Now Madam Germaine pushes the envelope across the pretty antique desk toward me. “This man needs you.”

“You say that about all the men.”

“Open it. Take a look.”

I reluctantly pick it up, fantasizing about casting a fishing line onto that Wisconsin lake. Feeling the tantalizing tug on the pole when I get a bite. The satisfaction of reeling dinner in. Pan frying it over the BBQ on the deck. Tossing back a few beers with some friends and my sister. After debilitating, exhausting years of bipolar depression, Mom’s finally smiling again. I take mental snapshots, but when I hold one too close, one of her smiles threatens to melt my heart.

Now I hold the packet, solid in my hands, and suddenly my longing for fish fries, cold beer, and hanging with a relatively normal version of mom is replaced with a stirring of blood in my veins, goosebumps on the backs of my arms. And I know in my bones that this envelope holds the details of another broken man who – if the stars align – I’ll uncover the bitter belief that shut him down. I’ll help him heal.

I, Evie Berlinger, am no longer an average escort. I’m not paid to drop to my knees behind some shitty House of Pies and dispense blow jobs to sad men in town for a hardware show. My services are retained by powerful, privileged, wealthy men at the top of their professions who have lost their way; their self-confidence; the spark that made them great.

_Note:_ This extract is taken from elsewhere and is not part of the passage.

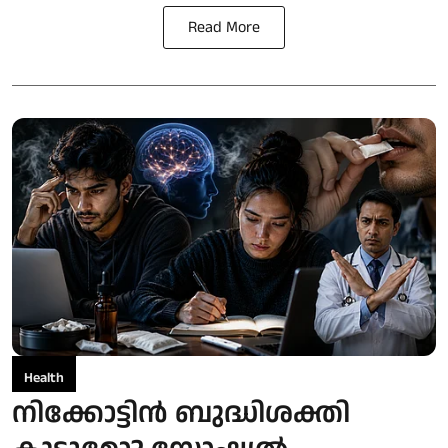
Read More
Health
നിക്കോട്ടിൻ ബുദ്ധിശക്തി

These titans could spend years in therapy paying brilliant shrinks to hack away at their issues. They could travel thousands of miles in their desperate search for answers. Vision quest to Peru, climb Macchu Picchu, drink the ayahuasca and trip the light fantastic.

Or, they could pay Ma Maison an ungodly amount of money to spend a few weeks with Scarlett, Lily, or me. We have the ability to help them uncover the screwed up core belief that shut them down and we do that quickly. If we take a liking to them they might have the best sex of their lives. Trip the light fantastic in a different kind of way.

“Do you mind if I look at this for a few minutes?” I ask and tap one finger on the white linen envelope. But I already suspect my vacation at the lake house is going to be put on hold. “Meditate on it for a few?”

“Take your time,” Madam says.

I stand, hold the packet tight to my chest, already absorbing who this man is. I leave Madam Germaine’s office and walk past her assistant. “Hey, Jay. Is there an open room?”

“Number four,” he says. “Can I get you anything?”

“I’m good. Thanks.” I enter room number four and close the door. I shut the blackout curtains, settle on a chaise lounge with the envelope resting on top of me, put on earphones and hit shuffle on my phone. Whatever music comes up is meant to be. And then the song starts to play. The one that reminds me of the man who changed my life.

I close my eyes, memories tripping through my brain. Memories of how I got here. Memories of Dylan McAlister. I let them dance around awkward and breathless and exhilarating like they are happening again for the first time. I slide into the deliciousness of Dylan McAlister: gorgeous, brilliant, tormented player.